I agree with you about (and am gladdened by) the direction in which we're going, but I don't think we're there yet by a long shot, especially in certain parts of the country.

But no less importantly, there's the issue of motivation. It's takes some work to figure out policy, especially in a way that gives one reasonable certitude that one was not tricked by any sources trying to provide ostensibly helpful but actually partisan summaries. The more interested will do that work, but there are likely to be be some who are motivated enough to go vote, but not motivated enough to seriously study the options they have to vote on. Not to mention people who would usually not bother voting, but get thrilled into voting for someone just like them or scared into voting against someone who looks very different. Such a case, I think, would be less about supporting a representative of one's culture (one of one's cultures? – forgive imprecise terminology if any, just a dilettante, here...) as a result of wanting to promote that culture's central moral(s) and/or out of solidarity (if I understand Lakoff and your critique of him correctly), and more about a lazy moral shortcut "looks/acts like me => thinks like me, and since I'm basically good and smart, (s)he'll be better than the alternative". The affinity is between candidate and voter, rather than between voter and culture and candidate and (same) culture. This is obviously false to anyone who bothers to think, but I suspect that the number who bother to vote is materially larger than the number who bother to think about their voting. And I don't see any evidence for this improving.

Dale Carrico said...

I have elaborated that comment to which you are responding further as its own blog post and I hope you won't mind if I export your comment and this reply to the Moot there so that more might read it (and also bypass the nonsense of our "Anonymous" racist friend, at least until he gurgles back up to the surface of his swamp.)

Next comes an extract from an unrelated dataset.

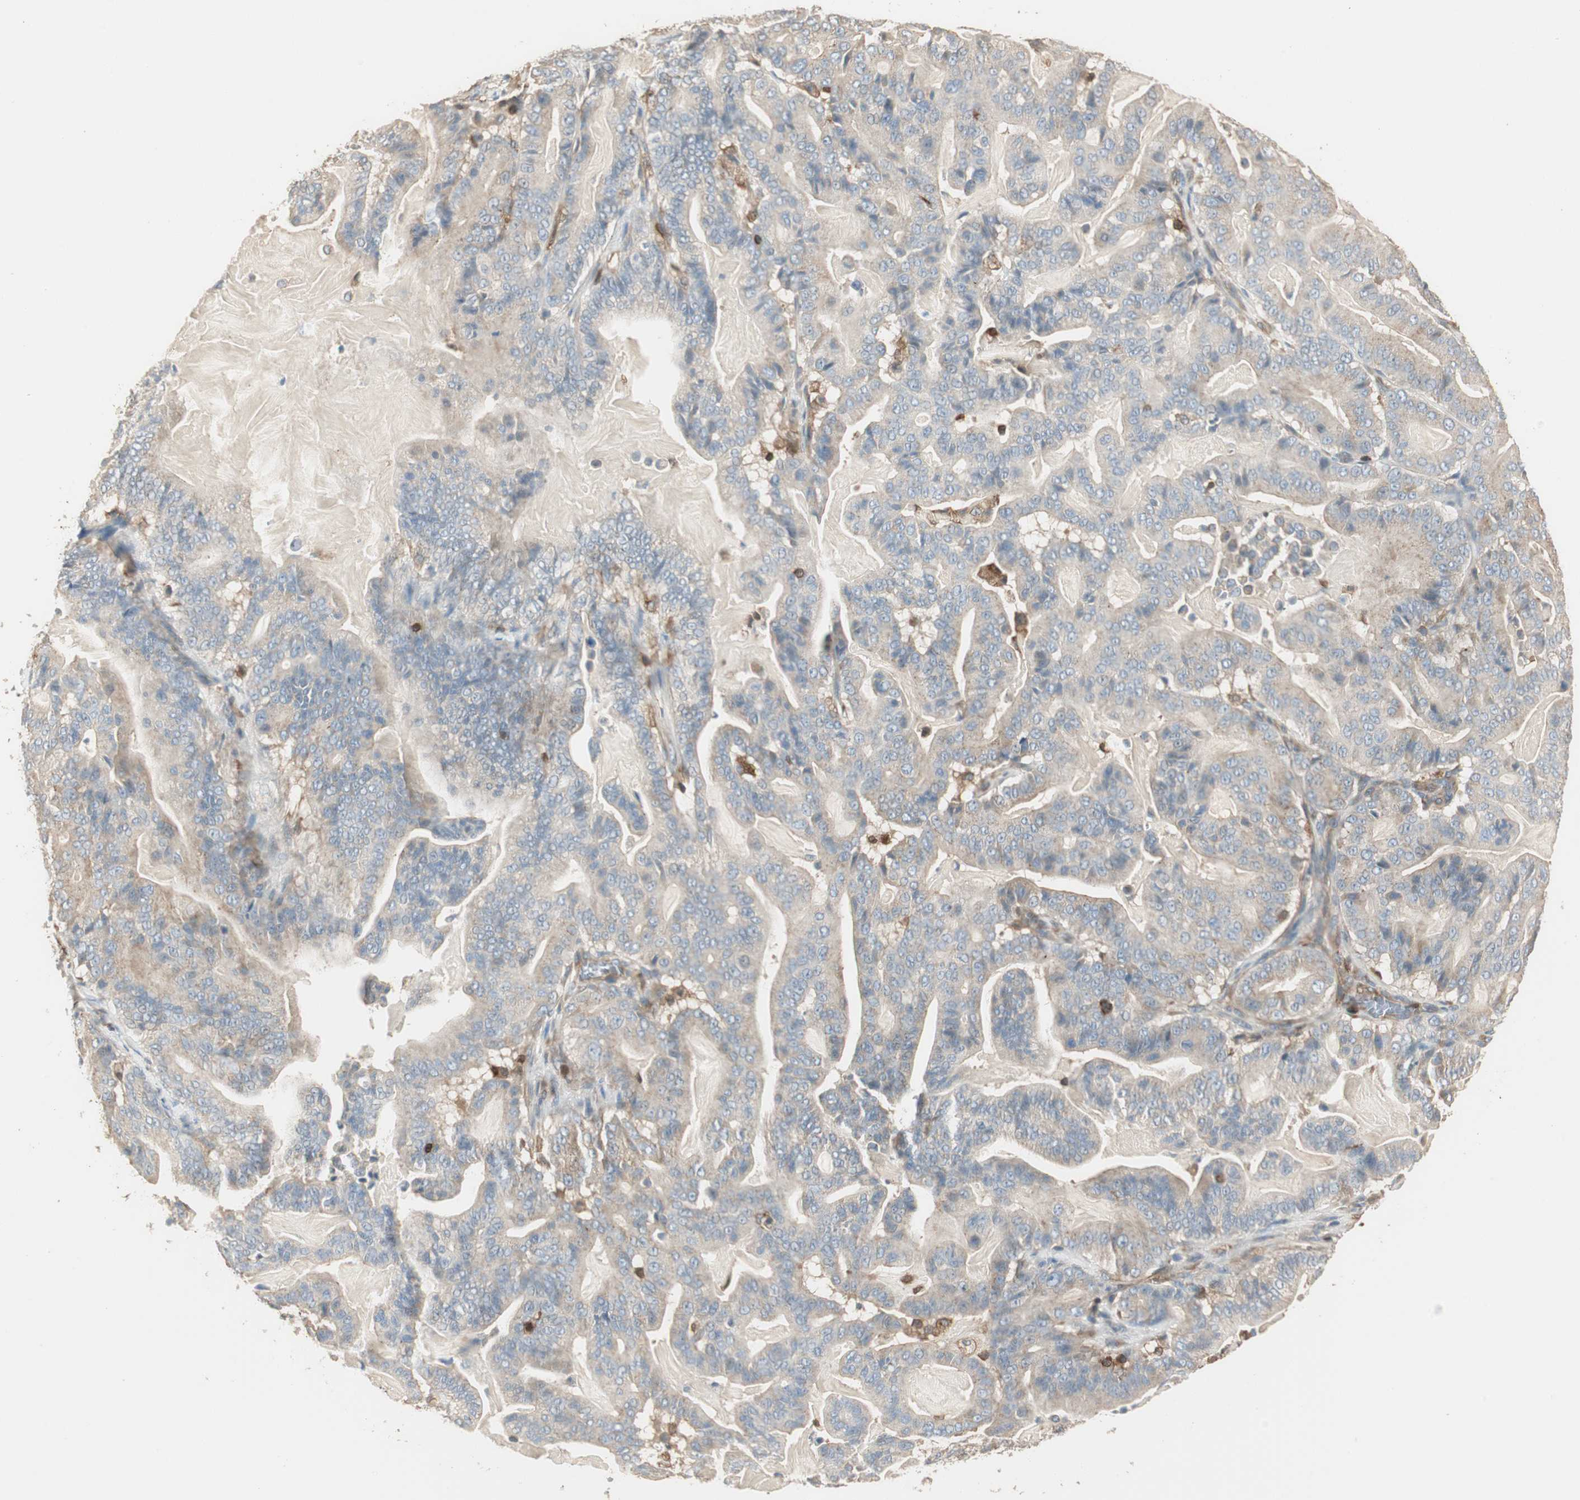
{"staining": {"intensity": "weak", "quantity": "25%-75%", "location": "cytoplasmic/membranous"}, "tissue": "pancreatic cancer", "cell_type": "Tumor cells", "image_type": "cancer", "snomed": [{"axis": "morphology", "description": "Adenocarcinoma, NOS"}, {"axis": "topography", "description": "Pancreas"}], "caption": "A photomicrograph showing weak cytoplasmic/membranous staining in about 25%-75% of tumor cells in pancreatic cancer, as visualized by brown immunohistochemical staining.", "gene": "CRLF3", "patient": {"sex": "male", "age": 63}}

Part of what I am saying is that even if it is the case that so-called "low information" voter will vote on the basis of identification we should not be so quick to assume practices of identification function always the way they seem to do for Movement Republicans for whom identification seems to mobilizing racial typing or culture war subcultural signaling. I think there is lots of evidence for this, but that it isn't being grasped as the evidence that it is, eg, what Lakoff decries as the cluenessness of liberals who want to debate issues rather than morals may at least sometimes be liberals for whom identity is operating differently in consequence of our practical experience in diverse urban setting and immersed in p2p-network formations that are more ethical than moral (as I deploy those terms). I don't doubt that candidates will continue to mobilize mass-mediated ethos in soliciting votes, but I believe that secular multicultural practices of conviviality in dynamic diversity actually produce different strategies of identity. This is part of the reality that is being referenced when people speak of liberal voters tending to live in urban as against rural areas, being more educated than not (higher education immerses one in diversity rather in the way that urban life does), and so on. Again, I agree with you that we are still in the midst of a transition here and so viable national politics requires tricky translations that manage to speak both to equity-in-diversity as well as to moral/subcultural identification, but I do insist that a transition is indeed afoot and in fact well along by now. What muddies our grasp of its demands on our affiliative and stakeholder politics is, on the one hand, the fact that few secular multiculturals seem to have the language with which to attest to their reality and tend to borrow from older moraliizing vocabularies that distort their assumptions, experiences, and aspirations as much as express them, and on the other hand, the fact that reactionary moralizers grow energetic and strident as they sense their marginalization in ways that may seem to compensate for the ongoing reality of that marginalization itself by cannot sustain the mirage for long.